◆ **Task to carry out**
Without the pictures, copy all the entries below exactly.

◆ **Data to process**
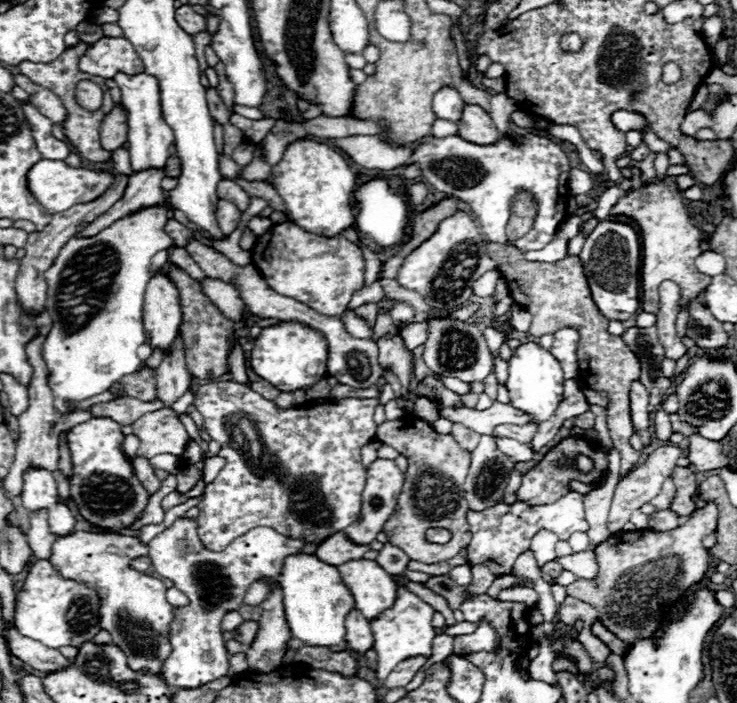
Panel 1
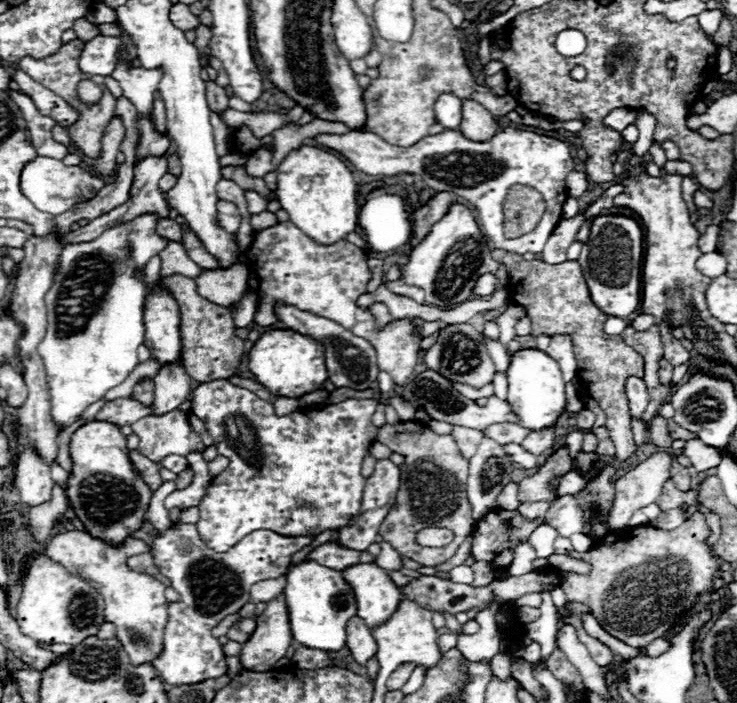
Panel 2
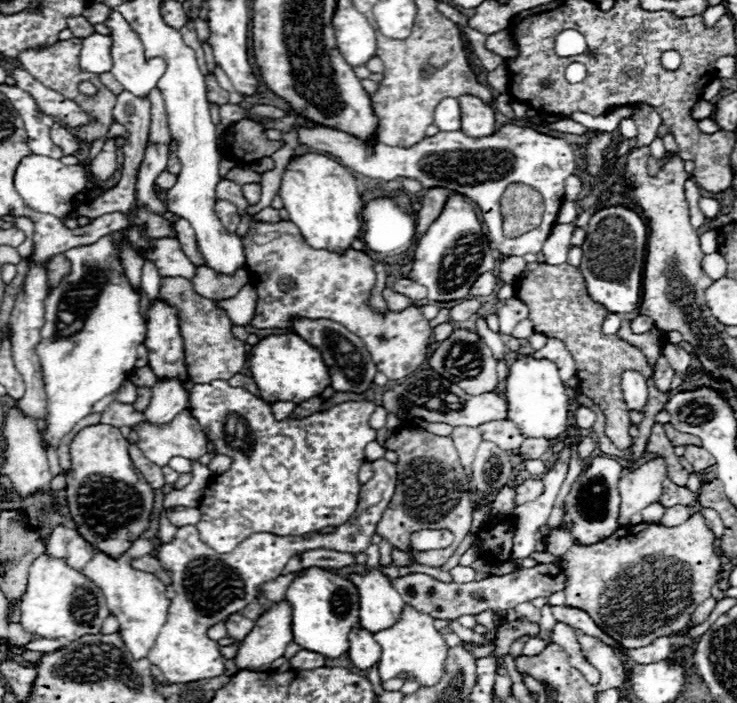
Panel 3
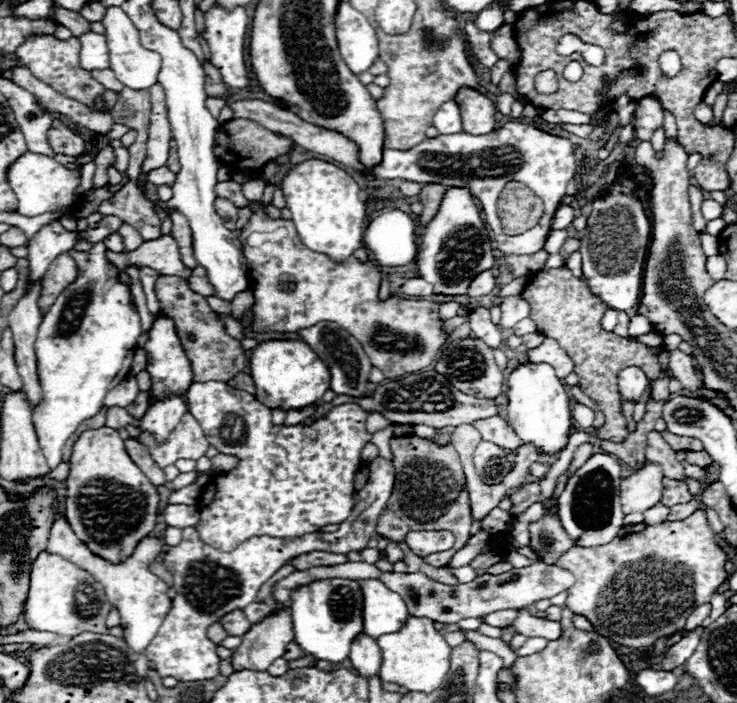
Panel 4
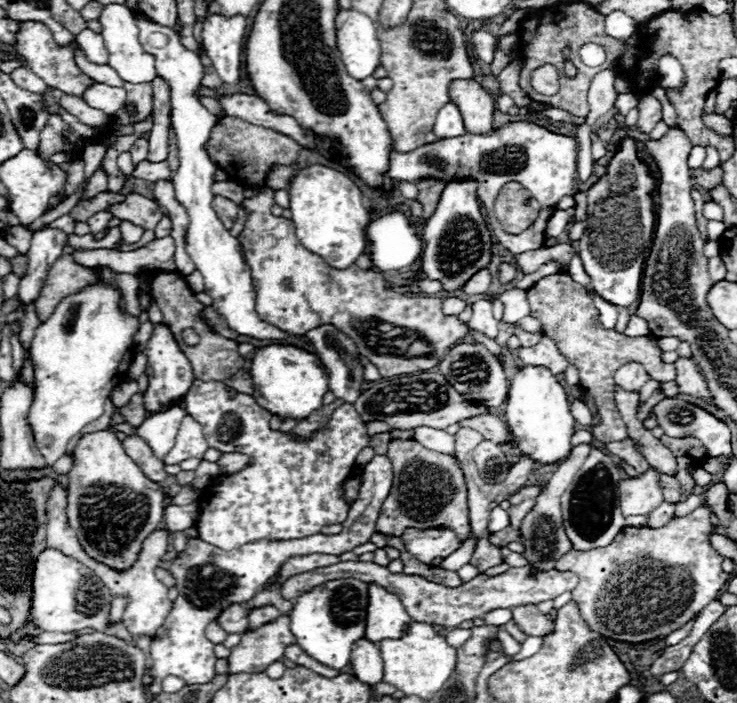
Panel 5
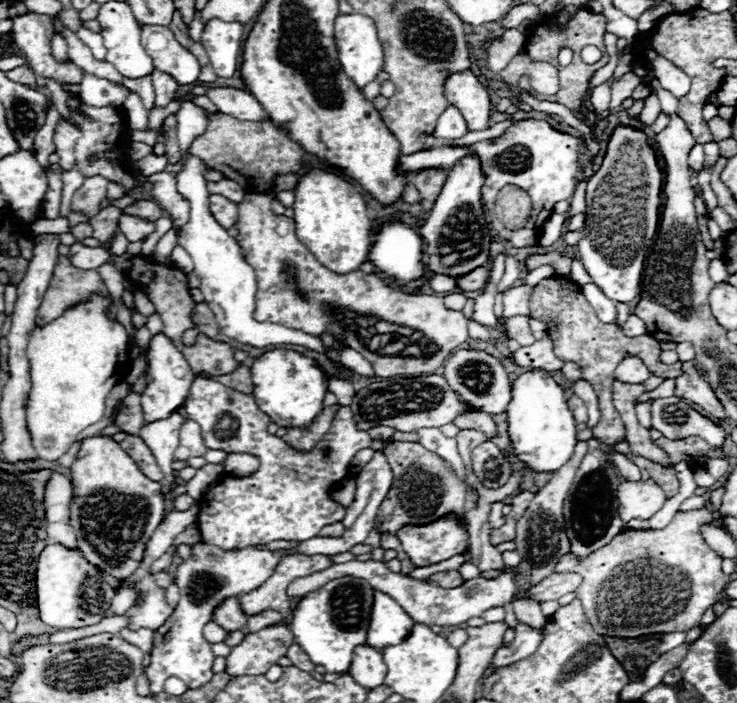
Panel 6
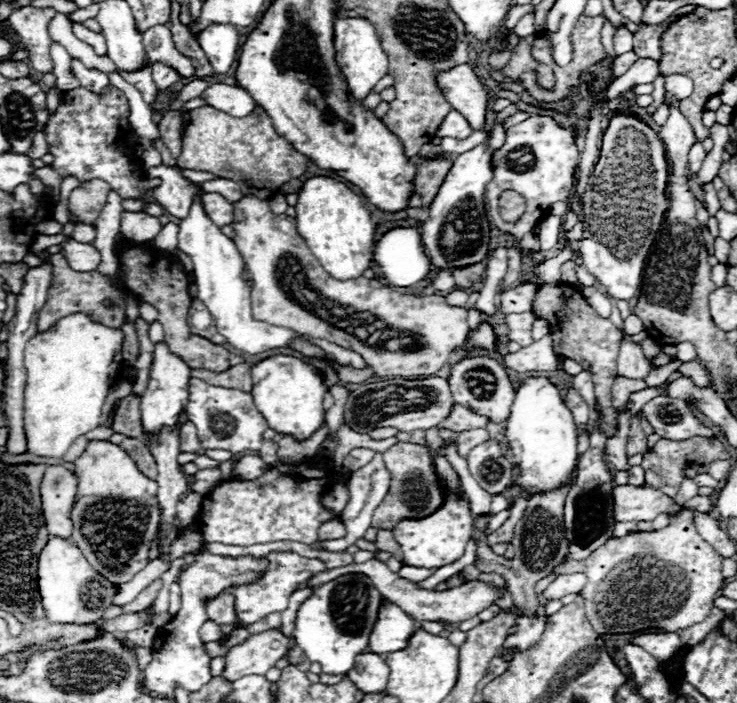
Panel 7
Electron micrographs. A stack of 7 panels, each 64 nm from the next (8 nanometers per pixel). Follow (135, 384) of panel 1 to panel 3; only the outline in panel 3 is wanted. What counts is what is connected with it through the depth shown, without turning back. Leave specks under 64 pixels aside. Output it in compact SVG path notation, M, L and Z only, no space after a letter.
M136 388L136 402L134 402L134 408L136 410L146 410L148 404L150 404L150 398L152 398L152 388Z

◆ **Written solution**
Panel 1
Panel 2
Panel 3
Panel 4
Panel 5
Panel 6
Panel 7
Electron micrographs. A stack of 7 panels, each 64 nm from the next (8 nanometers per pixel). Follow (135, 384) of panel 1 to panel 3; only the outline in panel 3 is wanted. What counts is what is connected with it through the depth shown, without turning back. Leave specks under 64 pixels aside. Output it in compact SVG path notation, M, L and Z only, no space after a letter.
M136 388L136 402L134 402L134 408L136 410L146 410L148 404L150 404L150 398L152 398L152 388Z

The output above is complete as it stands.